Christmas Fruit Cake


  • 500g Dried Mix Fruit
  • 50g Glace cherries (finely chopped)
  • 50g Mixed Candied peel (finely chopped)
  • 50g Almonds (chopped)
  • Grated zest of 1 Orange
  • Grated zest of 1 Lemon
  • 230g Soft Brown sugar
  • 225g Plain flour
  • ¼ tsp Nutmeg powder
  • ¼ tsp Ground mixed spice
  • 225g Unsalted butter (at room temperature)
  • 1 tbsp Black treacle
  • 3tbsp Brandy

 Christmas Fruit Cake


  • You need to begin this cake the night before you want to bake it. These quantities will make an 8 inch (20 cm) round cake. Mix 3 tablespoons of brandy with the dried fruit, glazed cherries and candied peel. Cover the bowl with a clean tea cloth and leave overnight, or for 12 hours, for the fruit to plump up and absorb the alcohol.
  • Line the cake tin using a double strip of baking parchment, cut slightly longer than the circumference of the tin. Fold back 1 inch (2.5 cm) along its length and snip this at intervals, cutting at a slight angle to the fold.
  • Grease the tin then press the paper around the sides, it should sit comfortably around the sides of the tin. Finally, cut a double circle of paper using the tin as a template to fit the base and press into place.
  • Baking parchment paper is then tied around the outside of the tin, to protect the cake during the long, slow cooking.
  • Pre-heat the oven to gas mark 2, 140°C.
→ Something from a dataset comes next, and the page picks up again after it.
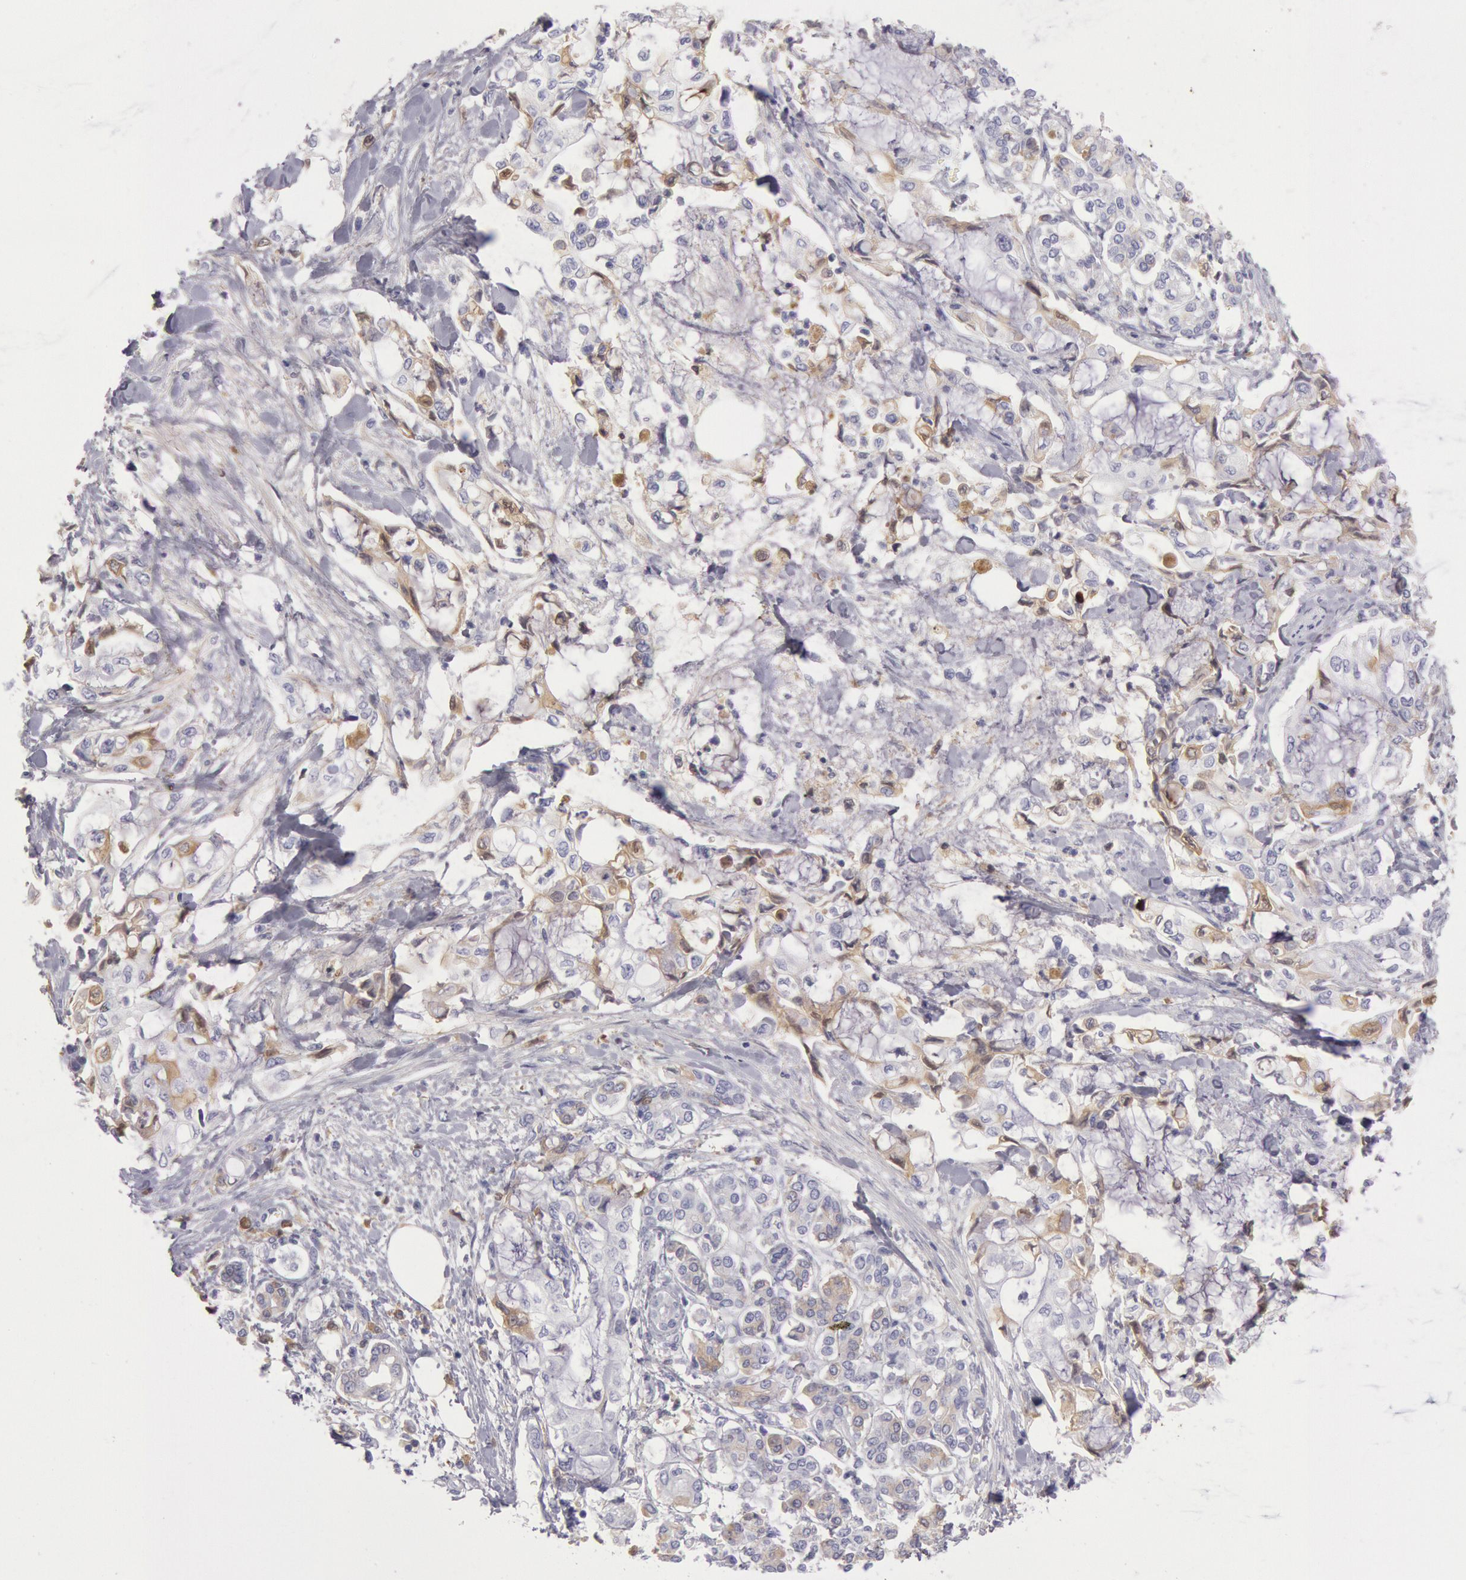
{"staining": {"intensity": "weak", "quantity": "<25%", "location": "cytoplasmic/membranous"}, "tissue": "pancreatic cancer", "cell_type": "Tumor cells", "image_type": "cancer", "snomed": [{"axis": "morphology", "description": "Adenocarcinoma, NOS"}, {"axis": "topography", "description": "Pancreas"}], "caption": "The histopathology image reveals no staining of tumor cells in adenocarcinoma (pancreatic).", "gene": "IGHG1", "patient": {"sex": "female", "age": 70}}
  • Using the classic creaming method, cream together the soft butter and the sugar until light, pale and fluffy.
  • Lightly beat 4 large eggs and add this, a little at a time, to the creamed mixture. For beginners, the way to avoid this is to add the beaten eggs just a teaspoonful at a time, whisking preferably with a hand whisk. If it curdles, don’t worry: the cake won’t be as light, but it’s not a disaster.
  • When all the egg has been added, sift in the plain flour together with the nutmeg powder and ground mixed spice. Use gentle cutting and folding movements to incorporate this into the mixture to keep in as much air as possible.
  • Add the soaked fruits to the cake mixture, along with the chopped almonds, the grated zest of 1 orange and lemon and 1 tablespoon of black treacle. Fold these in carefully, using the same movements as before.
  • Spoon the mixture into the prepared tin and smooth the top with the back of the spoon.
  • Finally, cover the top of the cake with a sheet of parchment paper with a 50 pence-sized hole in the centre. It is now ready for the oven – bake on the lowest shelf of the oven for 2 ½ hours. Sometimes it can take up to ½-¾ hour longer than this, check after 2 hours and then every 20 minutes, or until a skewer comes out clean.
  • Allow the cake to cool in the tin for 30 minutes then remove it to a wire rack to finish cooling.  Spoon over a few teaspoons of brandy after an hour.
  • Dust with confectioners’ sugar or decorate with sprinklers of your choice to serve.